### Provided data

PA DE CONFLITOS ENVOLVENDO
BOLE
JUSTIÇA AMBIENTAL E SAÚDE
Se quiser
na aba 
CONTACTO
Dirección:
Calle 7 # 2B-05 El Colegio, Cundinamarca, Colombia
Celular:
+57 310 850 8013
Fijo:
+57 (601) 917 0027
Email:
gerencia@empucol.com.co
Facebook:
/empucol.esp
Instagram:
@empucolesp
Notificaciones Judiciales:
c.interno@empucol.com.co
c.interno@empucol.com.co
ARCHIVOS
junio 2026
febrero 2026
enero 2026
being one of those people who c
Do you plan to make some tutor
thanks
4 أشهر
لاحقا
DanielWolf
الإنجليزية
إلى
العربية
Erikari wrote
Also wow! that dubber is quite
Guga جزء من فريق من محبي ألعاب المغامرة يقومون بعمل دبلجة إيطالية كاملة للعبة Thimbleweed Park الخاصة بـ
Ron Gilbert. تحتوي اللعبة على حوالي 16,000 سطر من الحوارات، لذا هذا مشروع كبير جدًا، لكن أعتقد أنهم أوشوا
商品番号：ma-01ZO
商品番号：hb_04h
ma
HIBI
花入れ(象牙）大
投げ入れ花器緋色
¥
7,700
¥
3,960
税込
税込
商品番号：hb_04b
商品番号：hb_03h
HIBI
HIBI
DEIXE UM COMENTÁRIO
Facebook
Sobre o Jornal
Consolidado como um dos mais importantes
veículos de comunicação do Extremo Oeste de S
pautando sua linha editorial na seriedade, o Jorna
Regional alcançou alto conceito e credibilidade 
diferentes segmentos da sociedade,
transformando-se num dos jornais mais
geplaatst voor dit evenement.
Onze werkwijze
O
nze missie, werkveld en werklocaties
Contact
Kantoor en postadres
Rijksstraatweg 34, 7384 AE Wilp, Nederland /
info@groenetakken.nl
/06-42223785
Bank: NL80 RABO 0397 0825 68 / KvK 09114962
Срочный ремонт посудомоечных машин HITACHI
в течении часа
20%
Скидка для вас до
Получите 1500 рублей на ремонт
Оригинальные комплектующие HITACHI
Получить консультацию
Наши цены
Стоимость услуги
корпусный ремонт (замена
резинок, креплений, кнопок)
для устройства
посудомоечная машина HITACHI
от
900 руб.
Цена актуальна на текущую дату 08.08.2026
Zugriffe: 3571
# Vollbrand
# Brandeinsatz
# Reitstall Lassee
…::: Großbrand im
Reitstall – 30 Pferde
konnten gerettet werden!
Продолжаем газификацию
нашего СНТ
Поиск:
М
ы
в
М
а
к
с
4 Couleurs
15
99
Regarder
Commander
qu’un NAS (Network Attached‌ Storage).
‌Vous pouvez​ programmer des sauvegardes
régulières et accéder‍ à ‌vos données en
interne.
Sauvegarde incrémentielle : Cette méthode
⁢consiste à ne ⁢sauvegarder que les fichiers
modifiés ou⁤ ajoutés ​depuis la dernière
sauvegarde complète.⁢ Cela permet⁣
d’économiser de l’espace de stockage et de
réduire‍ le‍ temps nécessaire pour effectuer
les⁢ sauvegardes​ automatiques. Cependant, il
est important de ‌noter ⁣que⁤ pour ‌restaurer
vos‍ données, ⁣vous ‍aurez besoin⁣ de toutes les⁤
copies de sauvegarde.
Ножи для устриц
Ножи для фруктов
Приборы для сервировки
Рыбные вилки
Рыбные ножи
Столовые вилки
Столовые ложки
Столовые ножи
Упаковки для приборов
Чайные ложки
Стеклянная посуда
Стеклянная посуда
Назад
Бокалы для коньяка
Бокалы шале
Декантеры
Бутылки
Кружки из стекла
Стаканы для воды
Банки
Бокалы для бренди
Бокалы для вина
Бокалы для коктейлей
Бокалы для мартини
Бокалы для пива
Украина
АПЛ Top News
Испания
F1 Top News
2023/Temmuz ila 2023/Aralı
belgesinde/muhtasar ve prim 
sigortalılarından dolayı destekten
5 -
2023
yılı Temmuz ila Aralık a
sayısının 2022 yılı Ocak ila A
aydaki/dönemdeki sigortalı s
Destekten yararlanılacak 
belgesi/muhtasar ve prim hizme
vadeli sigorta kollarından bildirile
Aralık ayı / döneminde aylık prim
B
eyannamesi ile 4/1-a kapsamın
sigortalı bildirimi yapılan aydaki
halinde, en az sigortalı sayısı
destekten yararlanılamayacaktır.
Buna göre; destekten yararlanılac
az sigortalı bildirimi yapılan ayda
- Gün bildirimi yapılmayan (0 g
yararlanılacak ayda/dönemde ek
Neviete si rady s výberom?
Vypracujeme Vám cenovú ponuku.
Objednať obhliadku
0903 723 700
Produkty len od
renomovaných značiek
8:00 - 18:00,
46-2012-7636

######

What to work on. Which of the lines in the data contain the string "Reitstall"? Return each one.

Task output.
# Reitstall Lassee
Reitstall – 30 Pferde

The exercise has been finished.